SOURCE RECORDS:

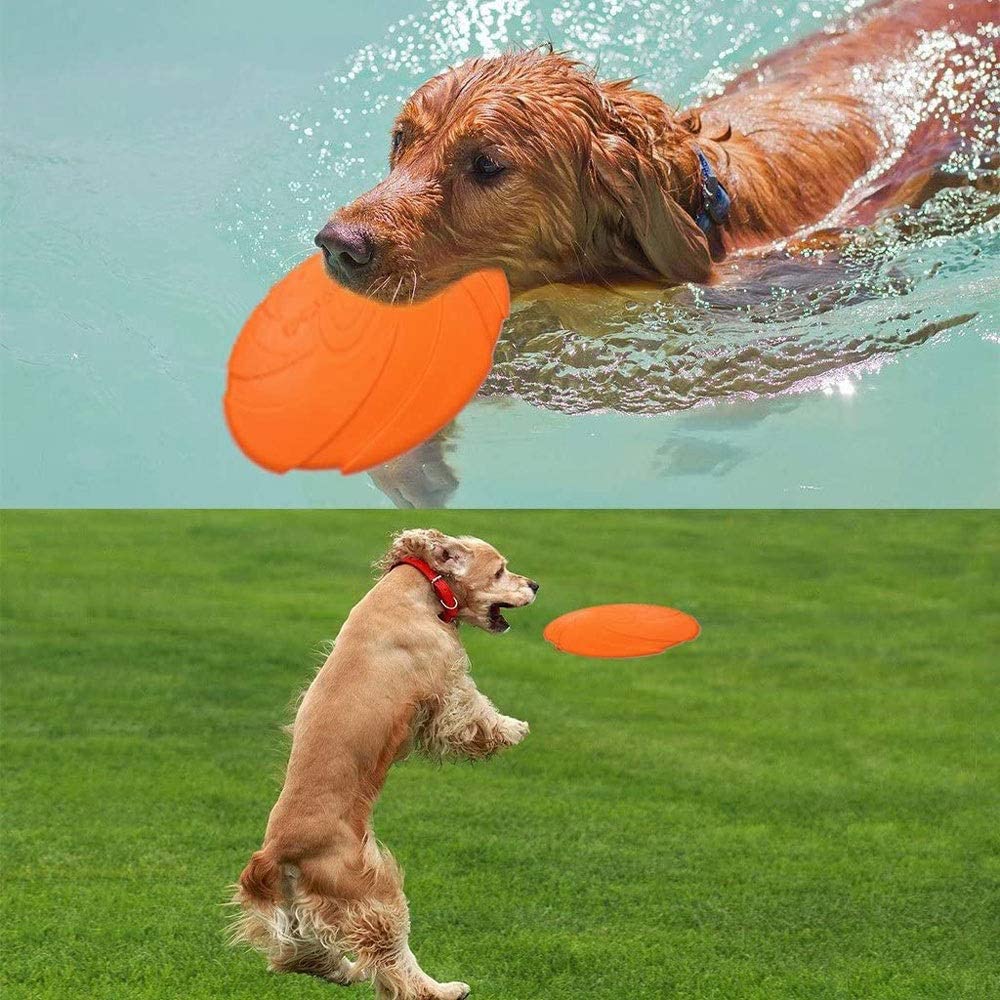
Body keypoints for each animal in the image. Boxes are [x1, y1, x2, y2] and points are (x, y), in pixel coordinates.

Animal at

--

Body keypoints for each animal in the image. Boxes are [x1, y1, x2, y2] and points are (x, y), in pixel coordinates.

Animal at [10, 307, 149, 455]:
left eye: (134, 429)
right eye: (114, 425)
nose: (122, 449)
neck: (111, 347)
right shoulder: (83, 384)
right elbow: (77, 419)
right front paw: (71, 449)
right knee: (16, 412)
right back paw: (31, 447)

PROBLEM DESCRIPTION: Set down again, word for word, the stretch of records from the line with "right shoulder: (83, 384)" to the line with "right back paw: (31, 447)", both of those lines included.

TASK OUTPUT:
right shoulder: (83, 384)
right elbow: (77, 419)
right front paw: (71, 449)
right knee: (16, 412)
right back paw: (31, 447)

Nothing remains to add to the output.